Keluarga dalam hubungannya dengan anak diidentikan sebagai tempat atau lembaga pengasuhan yang paling dapat memberi kasih sayang, kegiatan menyusui, efektif dan ekonomis. Di dalam keluargalah kali pertama anak-anak mendapat pengalaman dini langsung yang akan digunakan sebagai bekal hidupnya dikemudian hari melalui latihan fisik, sosial, mental, emosional dan spritual. Karena anak ketika baru lahir tidak memiliki tata cara dan kebiasaan (budaya) yang begitu saja terjadi sendiri secara turun temurun dari satu generasi ke generasi lain, oleh karena itu harus dikondisikan ke dalam suatu hubungan kebergantungan antara anak dengan agen lain (orang tua dan anggota keluarga lain) dan lingkungan yang mendukungnya baik dalam keluarga atau lingkungan yang lebih luas (masyarakat), selain faktor genetik berperan pula. Bahkan “principle of legitimacy” adalah merupakan tugas dasar keluarga, struktur sosial (masyarakat) harus diinternalisasikan sejak individu dilahirkan agar seorang anak mengetahui dan memahami posisi dan kedudukannya, dengan harapan agar mampu menyesuaikannya dalam masyarakat kelak setelah ia dewasa. Dengan kata lain, keluarga merupakan sumber agen terpenting yang berfungsi meneruskan budaya melalui proses sosialisasi antara individu dengan lingkungan.

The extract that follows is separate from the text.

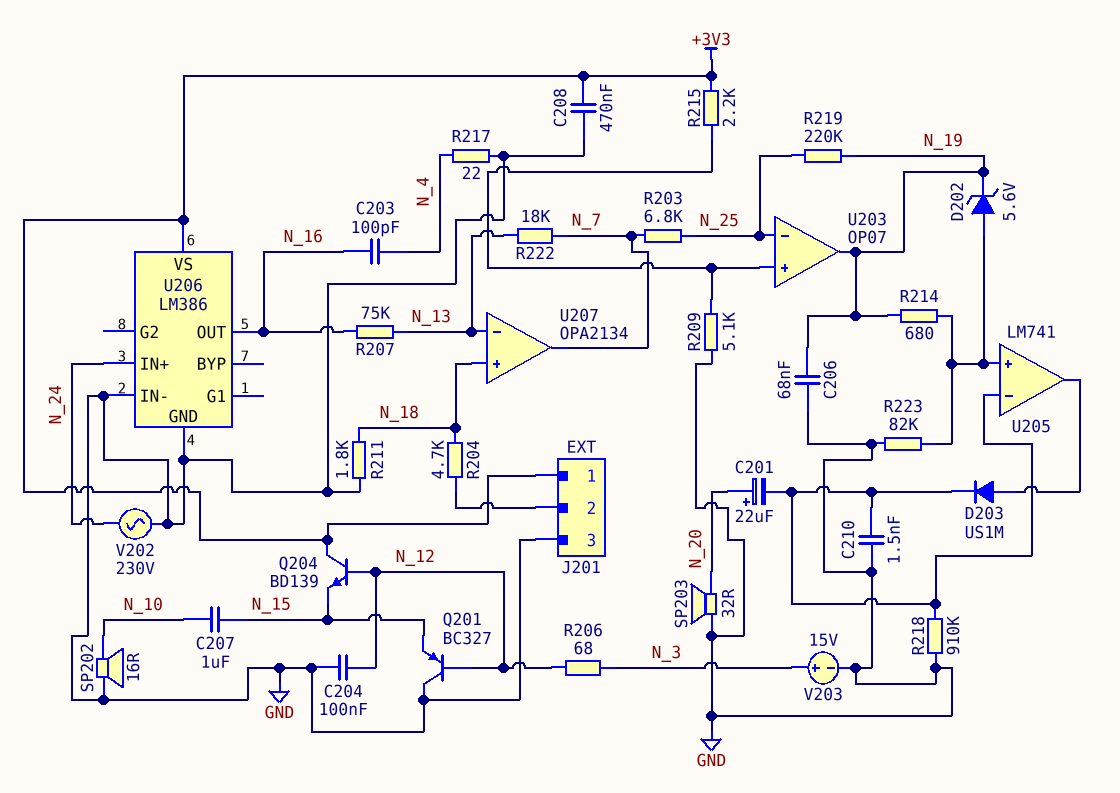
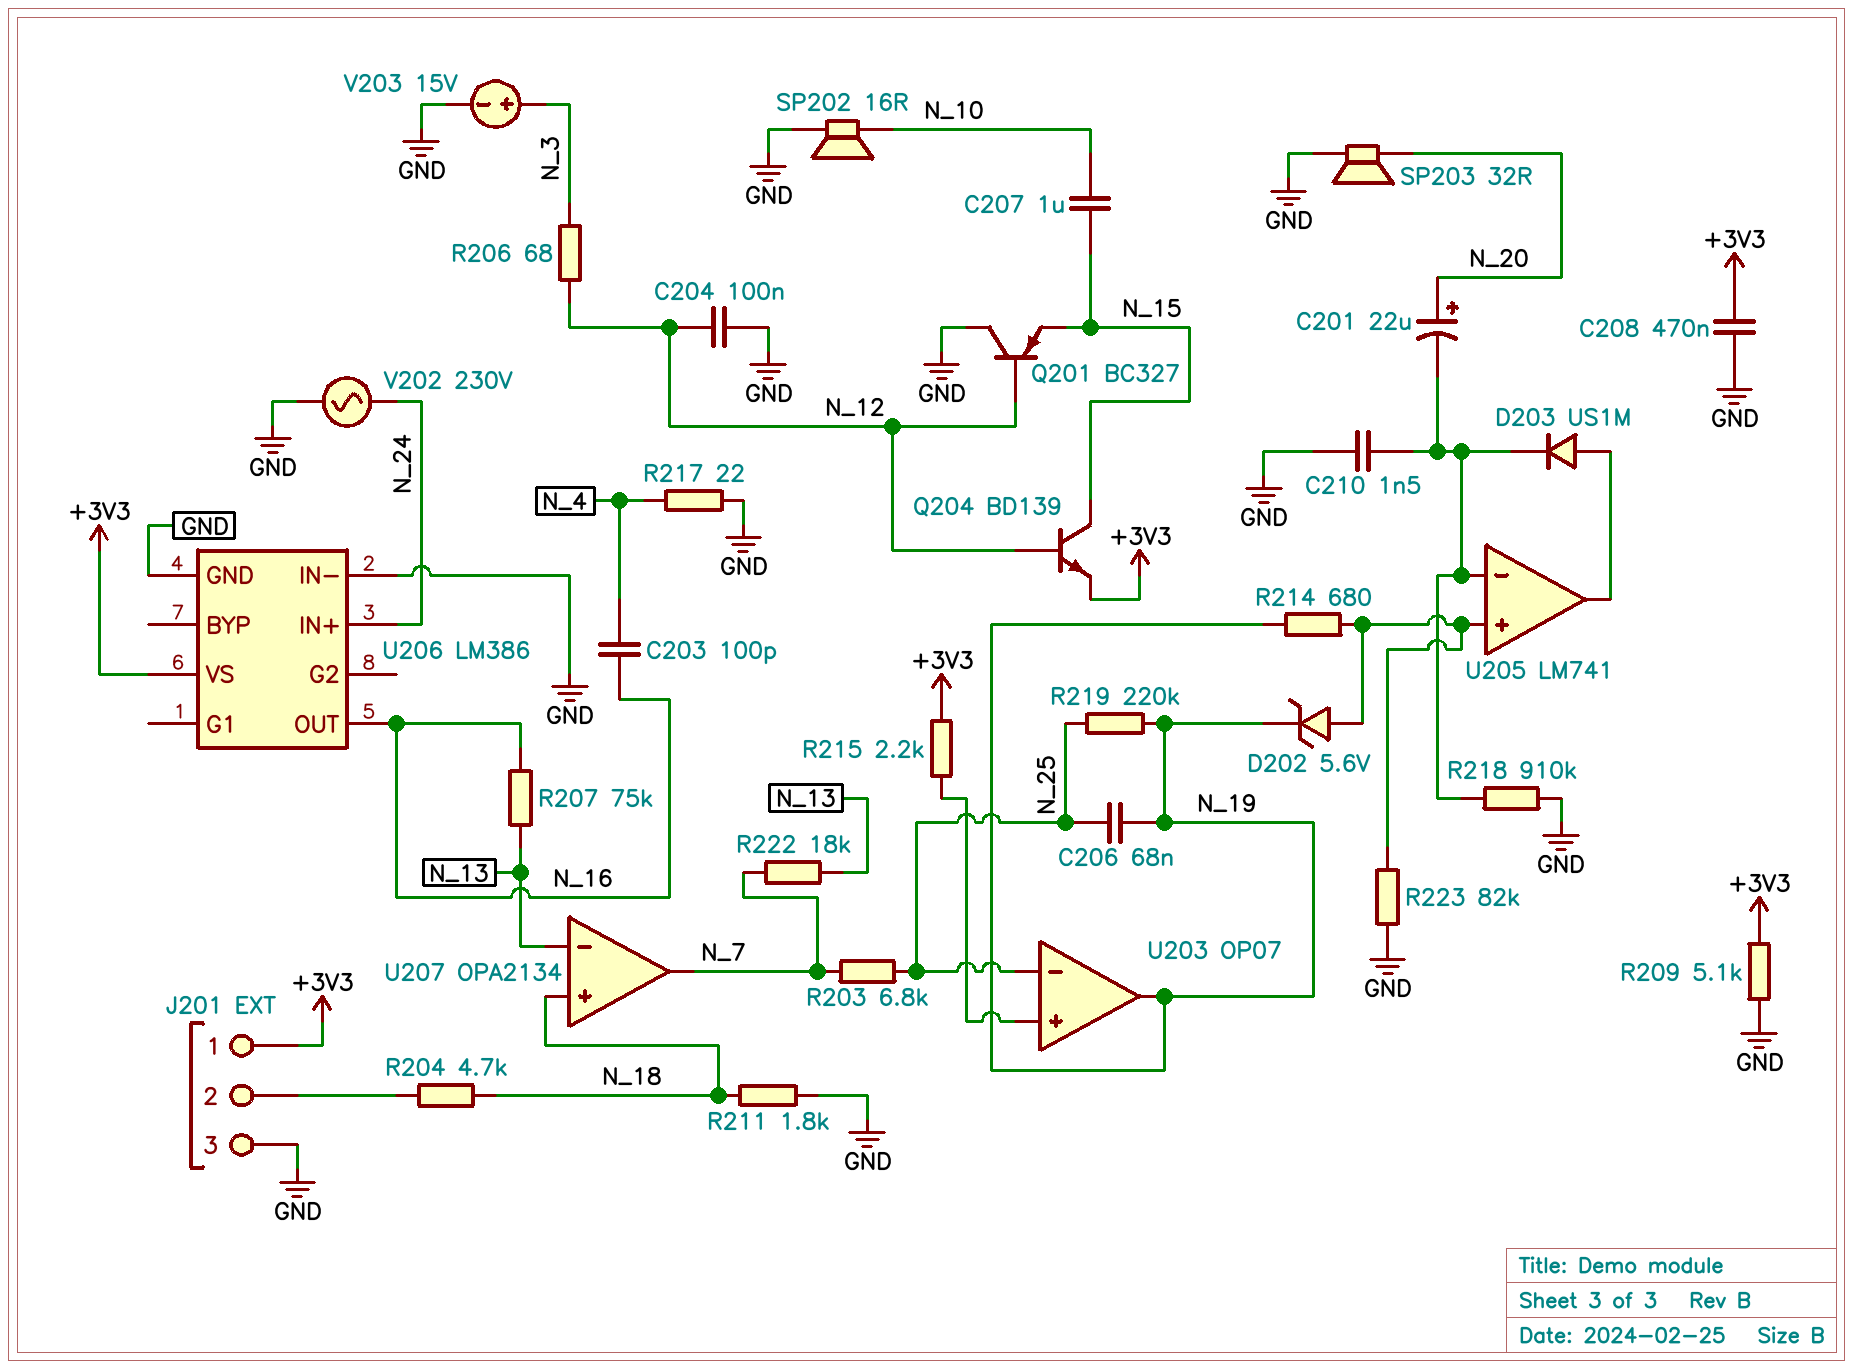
C206: 68nF (GND, N_19) -> 68nF (N_19, N_25)
Q204: NPN BD139 (B N_12, C +3V3, E N_15) -> NPN BD139 (B N_12, C N_15, E +3V3)
R209: 5.1k (GND, U203/in+) -> 5.1k (+3V3, GND)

Ke depan dalam dunia yang mengglobal, tugas keluarga semakin berat dan kompleks. Kematangan anak-anak, sebagai generasi penerus bangsa yang dimulai dari keluarga harus benar-benar dipersiapkan. Globalisasi dengan ciri penemuan dan pemanfaatan teknologi canggih dengan cepat dan relatif terjangkau oleh banyak kalangan dalam masyarakat, menjadikan bermacam kultur dan dinamika kehidupan dari belahan bumi yang lain dapat diakses dengan cepat dan mudah. Keluarga Indonesia harus ada kesanggupan dan keberanian untuk memilih dan memilah entitas yang bermanfaat dan sesuai dengan citra budaya bangsa bercirikan relijiusitas. Peran pemerintah akan lebih dominan dan penting bagi keluarga yang secara sosial dan ekonomi tidak berdaya. Pemerintah juga harus tegas, tetap aspiratif dan demokratis dalam membuat regulasi untuk membatasi dampak negatif arus globalisasi. Keluarga Indonesia harus berani mengatakan: No free sex, no drugs!